Keza,Üniversite öğretim görevlilerinden M.Halistin Kukul da, 'Hâlimiz İlkemiz Ülkümüz' Bilâl Gürer'in ilk basılı eseridir. Bu eser; büyük bir birikim neticesinde ortaya çıkmıştır. Bu eserinde bölümler hâlinde, zaman içinde müşahede ettiği ve bizzat yaşadığı hadiselerden çıkardığı bazı dersleri bir ibret unsuru olarak paylaşmak istiyor. İhmallerimizin, gafletlerimizin, bananeciliğimizin tembelliğimizin, birbirimize karşı güvensiz oluşumuzun, Türk milleti olarak, bizi getirdiği yerin hiç de olması gereken bir yer olmadığının tahlilini yapmaya çalışıyor. Yani; eser, bir cephesiyle, yaşanmışlıklarımızı, yaşadıklarımızı, mazimizi tahlil ile 'Hâlimiz'i, ardından 'ilkelerimiz'e ne kadar sadık kalarak onları tahakkuk ettirdiğimizi ve bunların sebeplerini ortaya koyuyor. Bilâl Gürer; 'Hâlimiz, İlkemiz,Ülkümüz' adlı bu ilk kitabında; hâlimiz nicedir? İlkemiz nedir? ülkümüz, yolumuz, istikametimizin sonunda nereye ulaşma gaye ve hedefindeyiz? Bize bunları düşündürme gayretindedir. Zaman zaman değil, sık sık geriye dönüp muhasebe yapmak mecburiyetindeyiz. İşte bu eser, o bakışlardan biridir!..'' şeklinde değerlendirmelerde bulunuyor.

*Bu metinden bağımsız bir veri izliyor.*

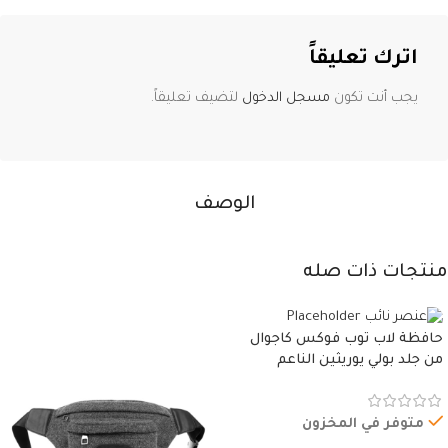
اترك تعليقاً
يجب أنت تكون
مسجل الدخول
لتضيف تعليقاً.
الوصف
منتجات ذات صله
حافظة لاب توب فوكس كاجوال
من جلد بولي يوريثين الناعم
المقاوم للماء، مع غطاء مبطن
وسوستة.
متوفر في المخزون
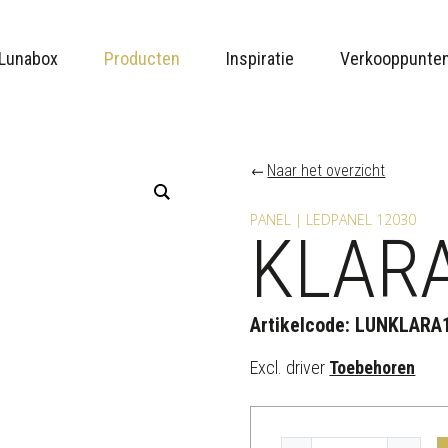
Lunabox
Producten
Inspiratie
Verkooppunte
Naar het overzicht
PANEL | LEDPANEL 12030
KLARA
Artikelcode:
LUNKLARA
Excl. driver
Toebehoren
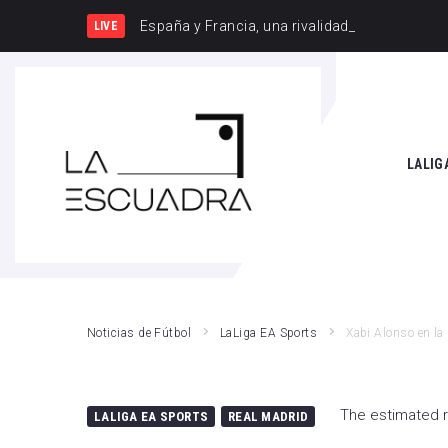
España y Francia, una rivalidad que vuelve a 
LIVE
SEARCH THIS WEBSITE
LALIG
Athle
Atlét
Real 
Noticias de Fútbol
LaLiga EA Sports
Xabi Alonso en la
Rayo
Valen
The estimated r
LALIGA EA SPORTS
REAL MADRID
Giro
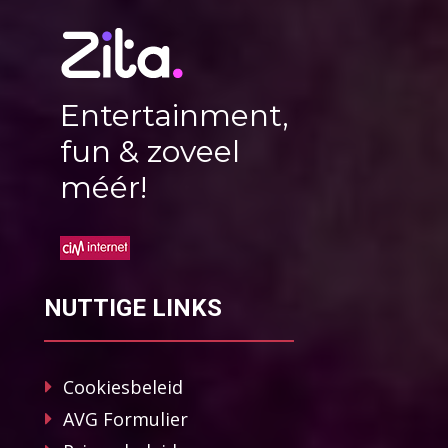
Entertainment,
fun & zoveel
méér!
NUTTIGE LINKS
Cookiesbeleid
AVG Formulier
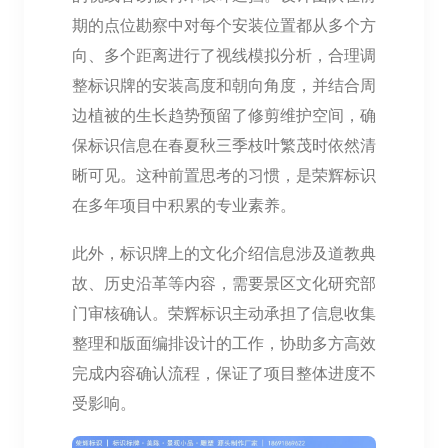
期的点位勘察中对每个安装位置都从多个方
向、多个距离进行了视线模拟分析，合理调
整标识牌的安装高度和朝向角度，并结合周
边植被的生长趋势预留了修剪维护空间，确
保标识信息在春夏秋三季枝叶繁茂时依然清
晰可见。这种前置思考的习惯，是荣辉标识
在多年项目中积累的专业素养。
此外，标识牌上的文化介绍信息涉及道教典
故、历史沿革等内容，需要景区文化研究部
门审核确认。荣辉标识主动承担了信息收集
整理和版面编排设计的工作，协助多方高效
完成内容确认流程，保证了项目整体进度不
受影响。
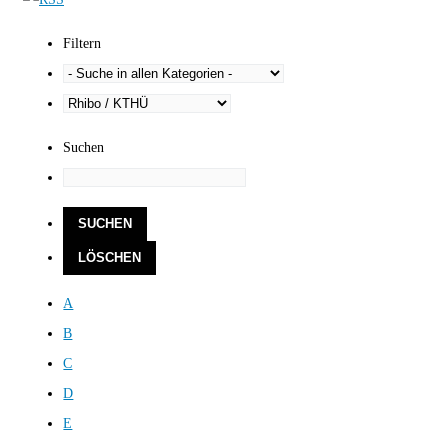
Filtern
Suchen
A
B
C
D
E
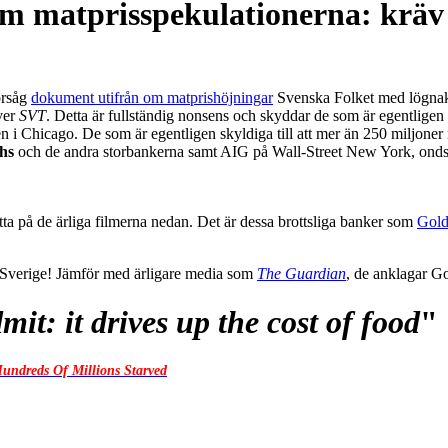
om matprisspekulationerna: kräv 
försåg
dokument utifrån om matprishöjningar
Svenska Folket med lögnakt
ver
SVT
. Detta är fullständig nonsens och skyddar de som är egentligen
i Chicago. De som är egentligen skyldiga till att mer än 250 miljoner m
chs
och de andra storbankerna samt AIG på Wall-Street New York, ond
itta på de ärliga filmerna nedan. Det är dessa brottsliga banker som
Gold
r Sverige! Jämför med ärligare media som
The Guardian
, de anklagar G
: it drives up the cost of food
"
undreds Of Millions Starved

Ben de kitaptan bazı satırlar sıralayacağım.
''Ahmet Yesevî'lerden, Mevlânâ'lardan, Yunus Emre'lerden gelen sese kulak vermeli, onların izini sürmeliyiz.
Menfaatin üstüne basa basa yükselmeyi alçalmak olarak gören dedem Bayram Çavuş; Mustafa Kemal Atatürk'ü anlatırken gözyaşlarını tutamazdı. Milletin bir lokma ekmeğe muhtaç olarak, yokluklar ve acılar içinde çile çektiğini, ama korkmadan, yılmadan sırt sırta vere vere vatanın kurtuluşunun nasıl gerçekleştirildiğini anlata anlata bitiremezdi.
Birbirini sevmeyen, birbirinden kopan insanî değerleri yok olan mutsuz insanların sayısı her geçen gün artmaktadır.
Duygularımızı güzel Türkçe ve Türk şiiri ile, ruhumuzun derinliklerinden gelen nağmeleri Türk musikisiyle, estetik zevklerimizi Türk kültürü veTürk mimarisiyle ifade ederiz.
Bu kitabı niçin yazdım? Maddeye esir olmayan, haketmediği makamlara gayrimeşru yollarla gelmeyi haysiyetsizlik sayan, kültürel değerlerinin çökmesine engel olmak için kimsenin görmediği ihanetleri ve arkasından gelecek felaketleri görmeyi vazife sayan bir neslin yetişmesi için...
Atatürk'ün 'Gençliğe Hitabe'sinde gösterdiği yolda ilerleyip, Cumhuriyetin kurucu değerlerine sahip çıkarak ve doğruları bilerek yaşamak dileği ile...
İnsanoğlu birbirini yok etmek ve sömürmek için üstün teknoloji içeren silahlar değil, ahlak buhranını önleyecek silahlar geliştirmelidir.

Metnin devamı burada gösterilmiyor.